DATA FOR REVIEW »
* * * * * * * * *
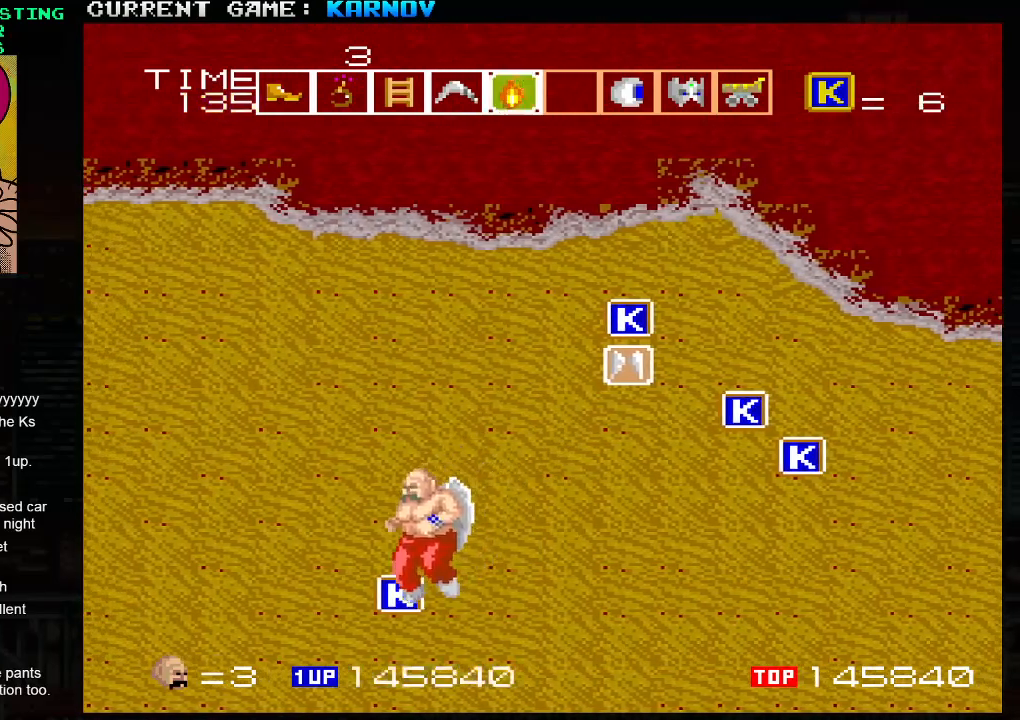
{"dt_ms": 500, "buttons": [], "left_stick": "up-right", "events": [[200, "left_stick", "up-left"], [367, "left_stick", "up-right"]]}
* * * * * * * * *
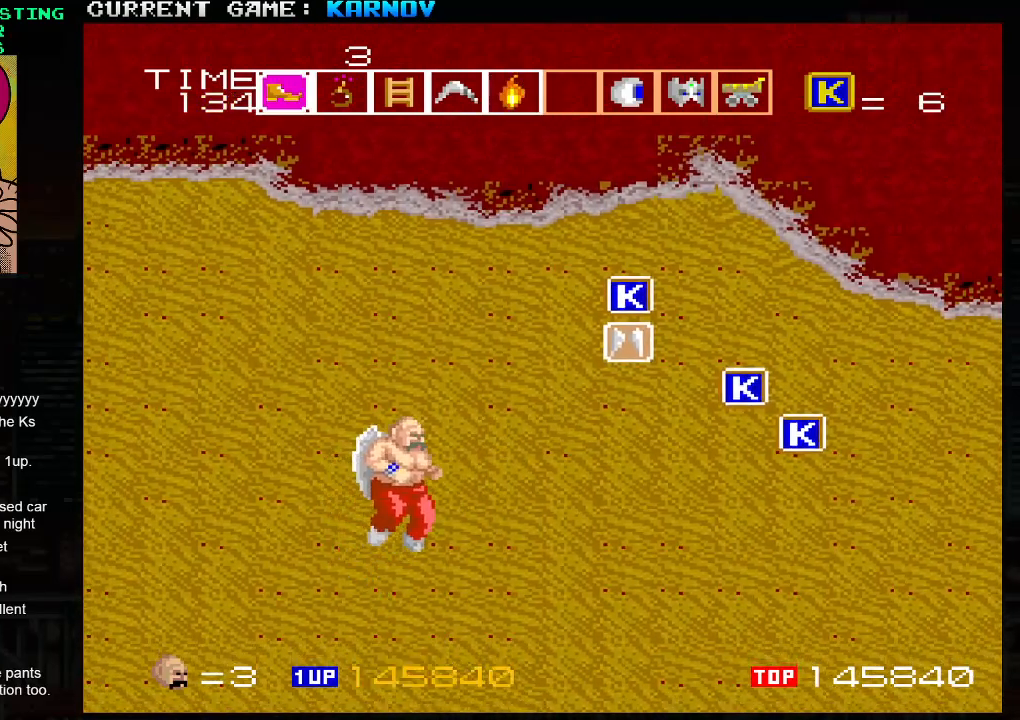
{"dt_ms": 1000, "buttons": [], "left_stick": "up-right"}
* * * * * * * * *
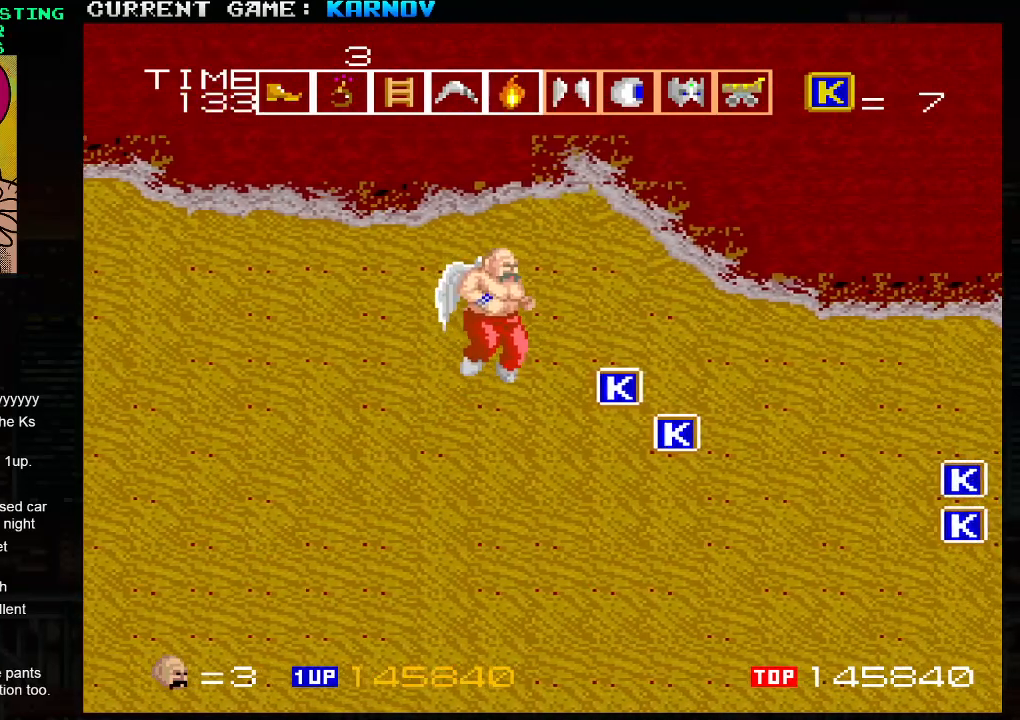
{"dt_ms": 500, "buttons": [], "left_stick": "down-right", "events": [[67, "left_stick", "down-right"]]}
* * * * * * * * *
WHAT TO WORK ON » Return from the data every line that holds "events".

SOLUTION »
{"dt_ms": 500, "buttons": [], "left_stick": "up-right", "events": [[200, "left_stick", "up-left"], [367, "left_stick", "up-right"]]}
{"dt_ms": 500, "buttons": [], "left_stick": "down-right", "events": [[67, "left_stick", "down-right"]]}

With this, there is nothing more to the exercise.